Gordon Johnson, Extension Vegetable & Fruit Specialist; email@example.com
There has been increased demand for sweet onions grown both for local sales and wholesale markets. Success with sweet onions starts with growing or obtaining transplants of adapted varieties. Direct seeded bulb onions do not perform well in spring plantings. Transplants are started in January in 200-288 cell flats in the greenhouse for March transplanting. Growers can also arrange to have transplant growers in the Southwest (Texas, Arizona) produce transplants and ship them to our area for spring planting. While it is too late to have plants grown for 2023, some transplant growers do produce surplus for sale.
Onions also benefit greatly by being transplanted into black plastic mulch. Four-foot-wide plastic is laid on a raised bed such that there is a 3-foot bed top with 2 drip tapes. Four rows of onions can then be planted in the bed, with 8-10 inches between rows and 4-6 inches between transplants and a drip tape between each pair of rows.
Planting date impacts yield and bulb size, so it is very important to transplant at the right time. For sweet onions large (Jumbo) and colossal sizes greater than 3 inches in diameter have the most value. To achieve these sizes consistently, it is necessary to plant by the end of March on Delmarva. The later you plant in April, the lower the yields and sizes obtained.
Sweet onions have low pungency which is determined by measuring pyruvate and must have a score of 5.0 µmol/gfw or less, using a standard onion pungency test, to be marketed as a sweet onion. Sulfur should be avoided in fertilizers for sweet onions to limit pungency.
In general, intermediate day sweet Spanish onion types are best adapted for our area; however, some long day varieties also can be grown successfully. The standard yellow sweet onion variety has been Candy. Other recommended yellow varieties are Spanish Medallion, Expression, Great Western, and Highlander. White onion varieties recommended include Great White and Sierra Blanca. No red varieties are recommended at this time.
It is important that once transplanted, onion growth is not interrupted. Steady, frequent applications of irrigation water are necessary because onions have small root systems. If beds are allowed to dry out at any time, yields will be reduced. Fertility varies with grower and field but in general 50 lbs. of N/acre is applied preplant along with P and K based on a soil test. An additional 25-50 lbs. N/acre is applied through drip before bulbing starts.
Allium Leafminer is a new pest to the mid-Atlantic area and needs to be controlled in onions. It is a long grey-black fly with a distinctive yellow or orange patch on the top of its head, and yellow sides.

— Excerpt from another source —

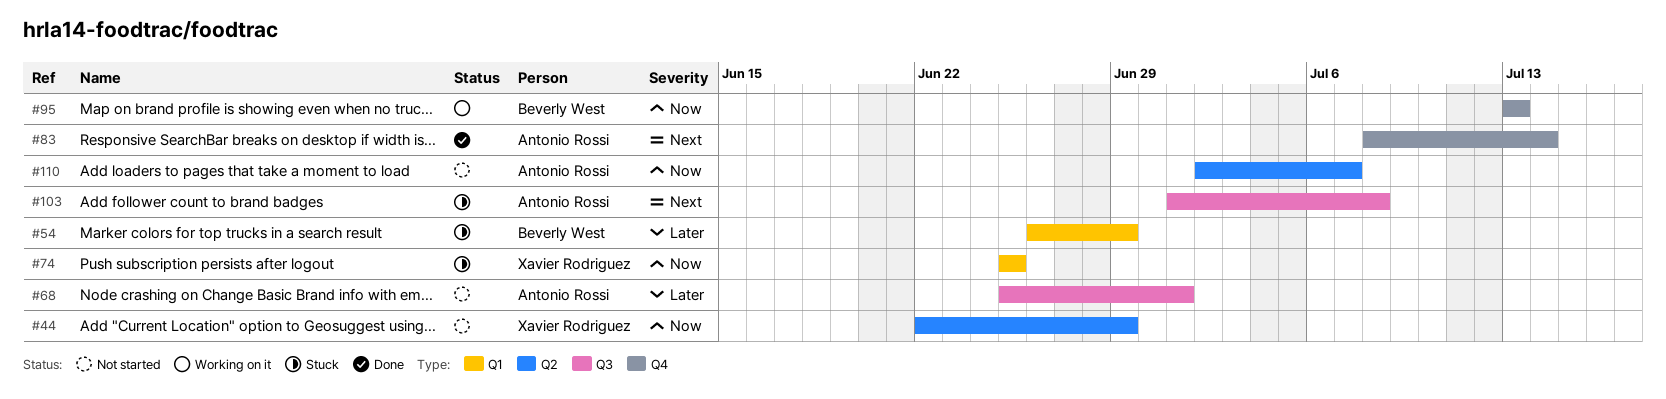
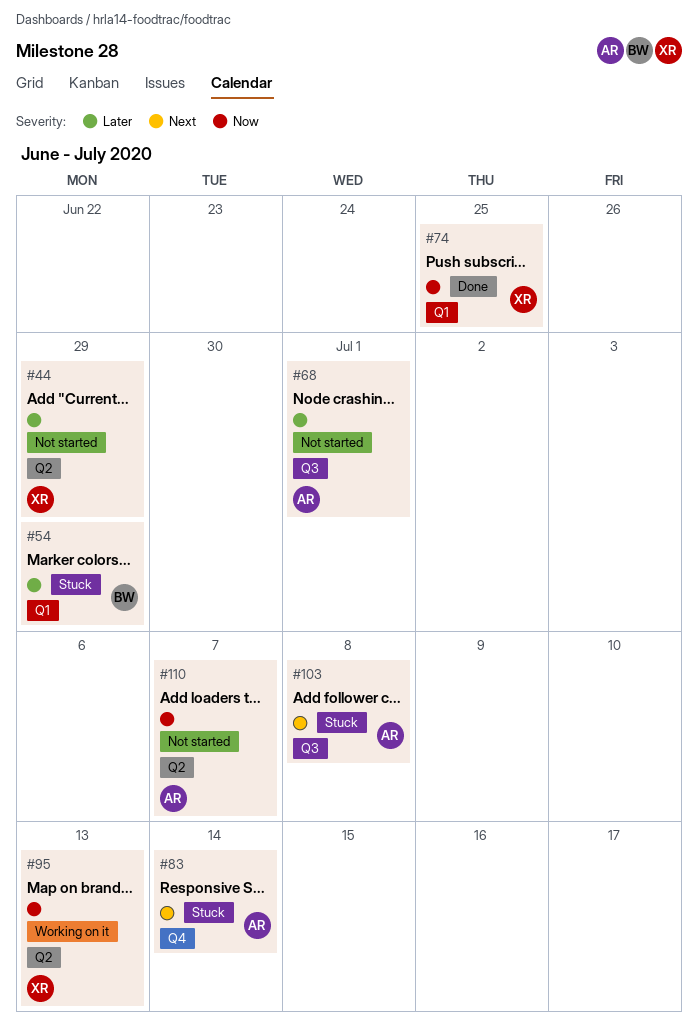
#44, priority: Now -> Later
#74, status: Stuck -> Done
#83, status: Done -> Stuck
#95, owner: Beverly West -> Xavier Rodriguez
#95, label: Q4 -> Q2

The larvae are a typical whitish maggot. Females repeatedly puncture leaves with their ovipositor, resulting in a line of small white dots. Leaves can be wavy, curled, and distorted. Larvae mine leaves and move into bulbs and leaf sheathes where they pupate. Covering plants with light weight row covers in March-April during the adult flight can exclude the pest. Systemic and contact insecticides can be effective. However, multiple applications will be needed during the 5–7-week flight period in early spring starting at planting. Onion thrips are another common insect pest. Populations frequently increase following adjacent alfalfa or small grain harvest, as adults overwinter in these fields. Thrips pierce plant tissue and remove plant liquids. Immature thrips usually feed on young tissue between the leaf sheaths and stem, adults feed on more mature tissue. Feeding damage on leaves looks like whitish or chlorotic streaks. If feeding is severe, particularly under dry conditions, the tips of leaves become brown. Prolonged feeding reduces bulb size and increases the incidence of leaf and bulb rots. There are 3-5 overlapping generations per season. Effective management relies primarily on foliar insecticide sprays. High spray pressures and high gallonages are necessary to ensure good contact between the pest and chemical. Twin flat fan nozzles result in greater coverage than single flat fans.
Bacterial diseases such as center rot are also a problem. For sweet onions grown on plastic mulch, consider transplanting into silver reflective, white, or black biodegradable plastic mulch to reduce the soil temperatures associated with increased losses due to center rot. When conditions are favorable for bacterial diseases, typically warm and wet, initiate a preventative program consisting of fixed copper tank mixed with mancozeb or ManKocide at 2.5 lb/A.